= Ilsa Paulson =

American marathoner

Ilsa Paulson (born November 8, 1988) is an American long-distance runner who specializes in marathon running. She was the winner of the 2009 USA Marathon Championships, hosted at the Twin Cities Marathon.

==Early life==
Paulson attended Sherwood High School in Oregon and was a state high school cross country champion while there.

==Career==
Originally from Oregon, Paulson decided to leave Northern Arizona University at age 19 after her first year there in order to concentrate on a professional running career. A religious person, she made the decision after a period of prayer. She trained under coach Jack Daniels.

Paulson won the citizen's race of the 2008 Bolder Boulder in her first 10K run outing and moved into the professional ranks two months later, placing in the top twenty at the Peachtree Road Race as the fastest American woman. She made her first half marathon appearance by placing ninth in the New York Half Marathon with a time of 1:13:22. She ran in the USA 20K Championships held at the New Haven Road Race and placed third in 1:08:55 after losing a sprint to the finish against Jill Steffens and Elva Dryer. She closed her debut year with eighth at the Rock ‘n’ Roll San Jose Half Marathon and 15th at the New York City Marathon, recording 2:41:17 hours on her debut over the marathon distance.

(Dataset records)
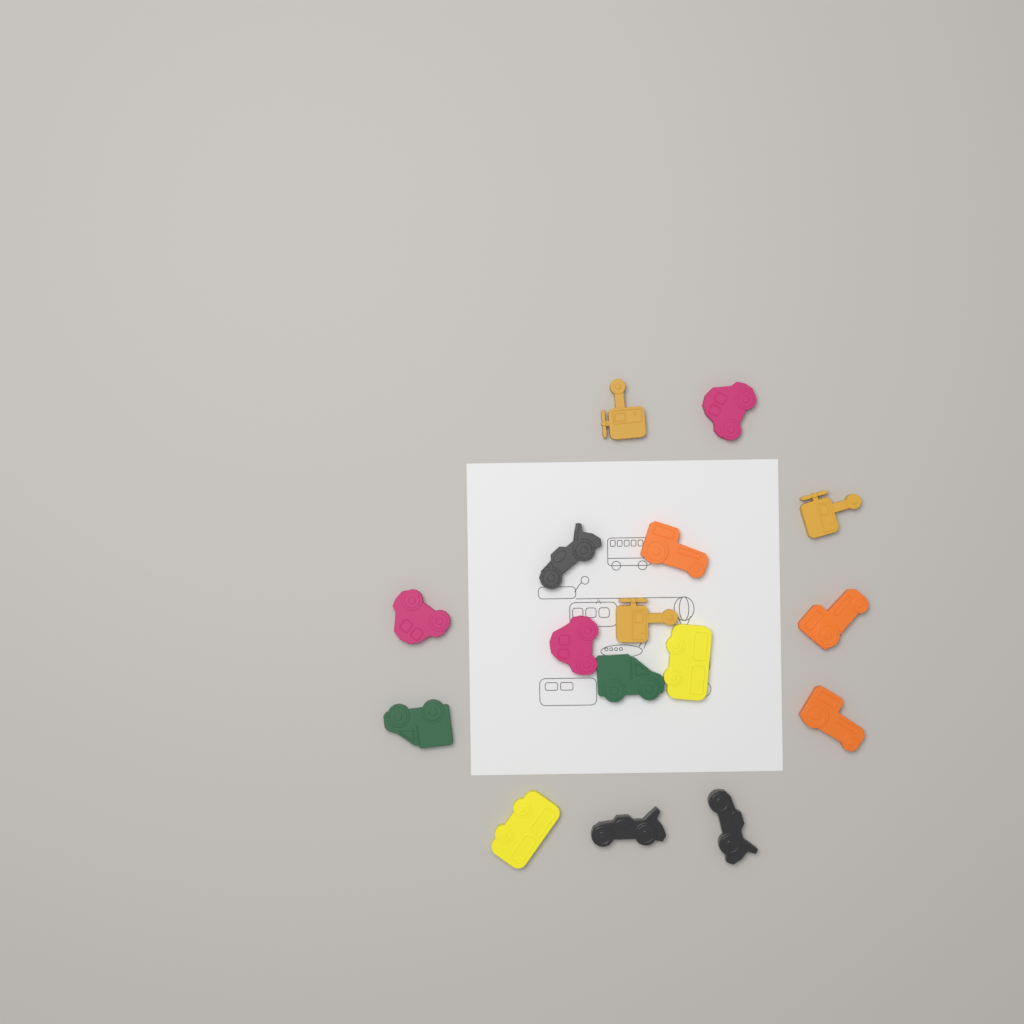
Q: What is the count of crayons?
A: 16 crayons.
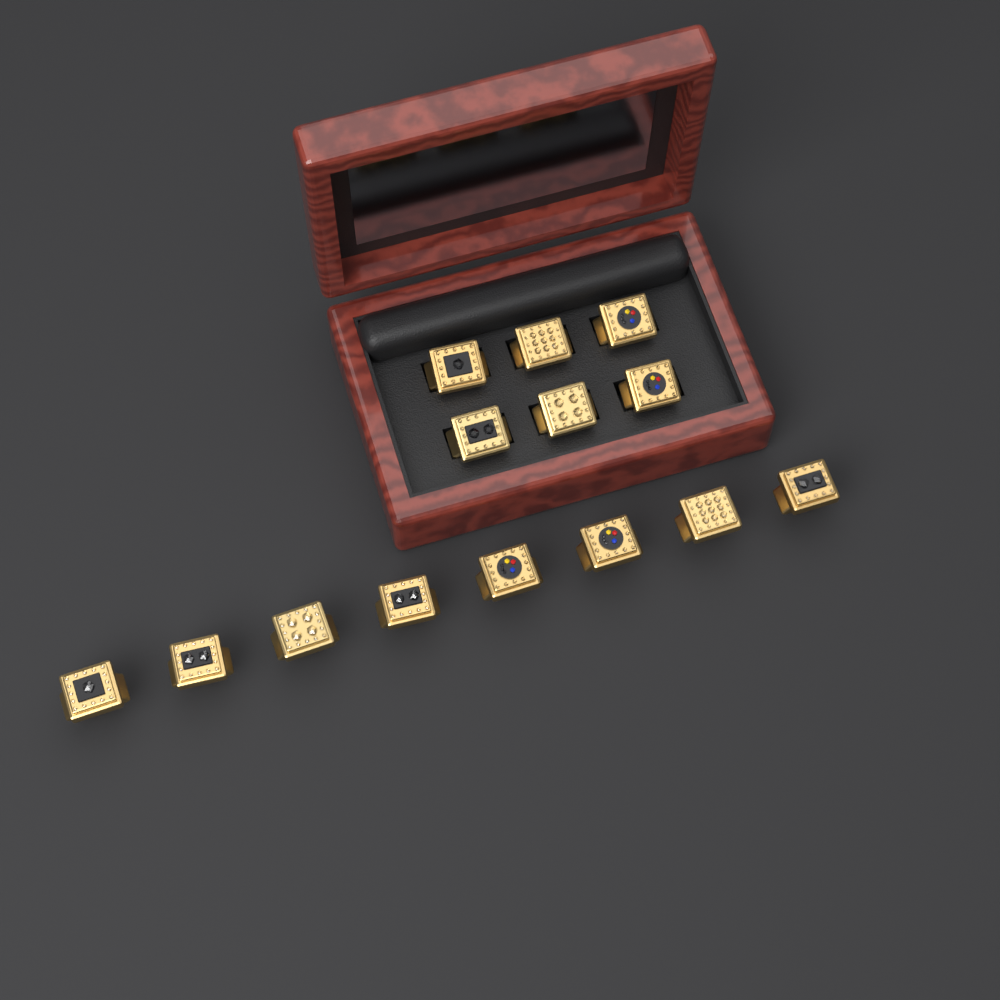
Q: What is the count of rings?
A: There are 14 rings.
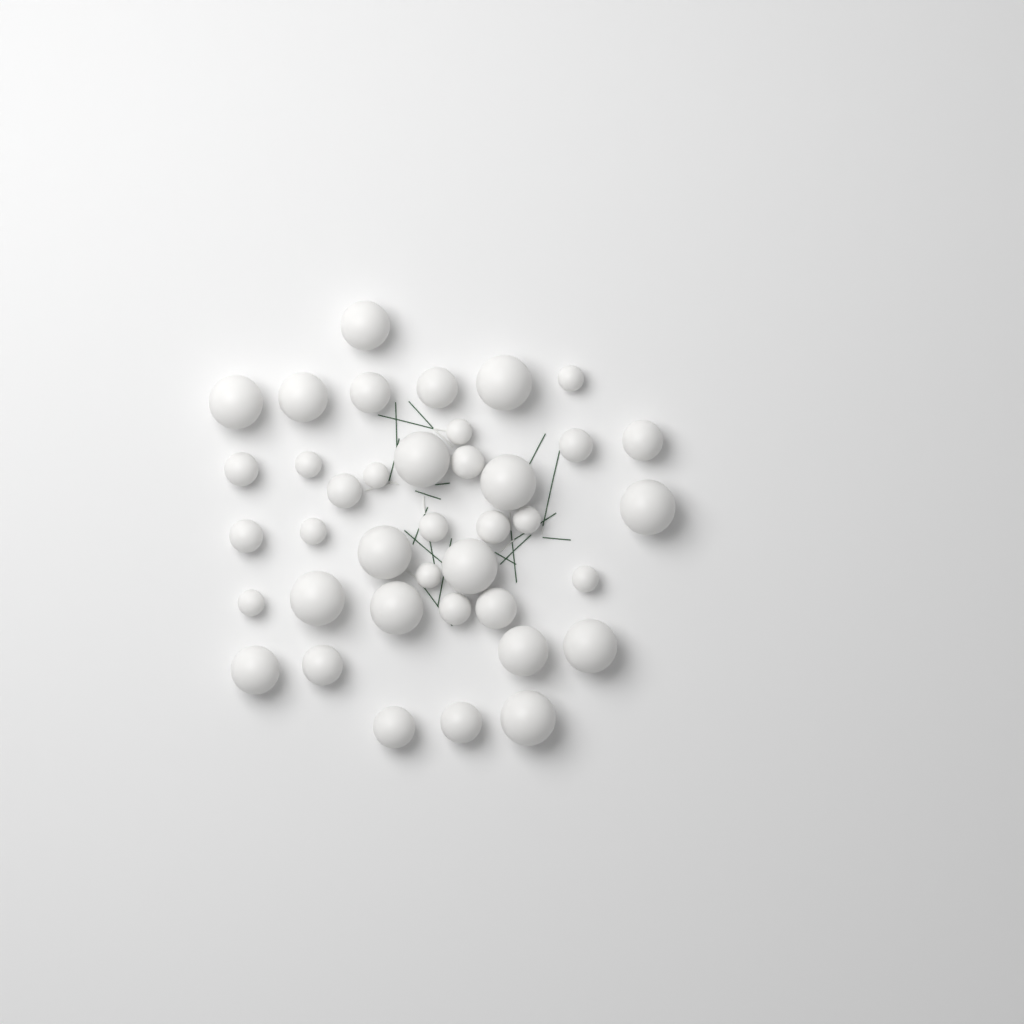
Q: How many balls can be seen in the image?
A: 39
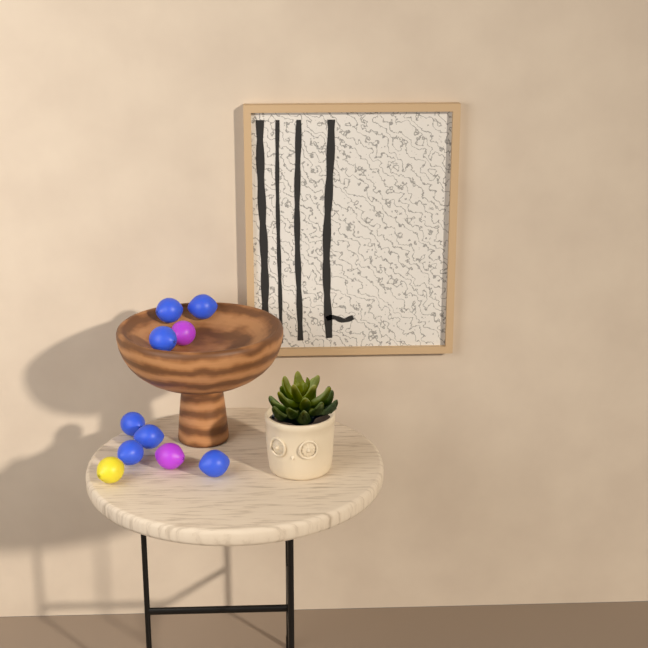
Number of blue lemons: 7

Set tasks |
- 1) Render this sentence from the Ilsa Paulson biography in Spanish: "Paulson attended Sherwood High School in Oregon and was a state high school cross country champion while there."
- 2) Proceed with the Ilsa Paulson biography, writing on from its last sentence.
The items play no part in the work here.

Task-by-task results |
- 1) Paulson asistió a la Sherwood High School en Oregón y, mientras estudiaba allí, fue campeona estatal de campo a través de secundaria.

- 2)
In 2010 she was runner-up at the Arizona Half Marathon, fourth at the Mardi Gras Half Marathon in a personal record of 1:13:15, then won the Country Music Marathon with a time of 2:33:41 hours. Paulson was the first ever American winner at the Country Music Marathon. She did not compete in 2011 or 2012 and, after completing three half marathon runs slower than 80 minutes in 2013, she stopped competing at a high level. She later moved to Abu Dhabi.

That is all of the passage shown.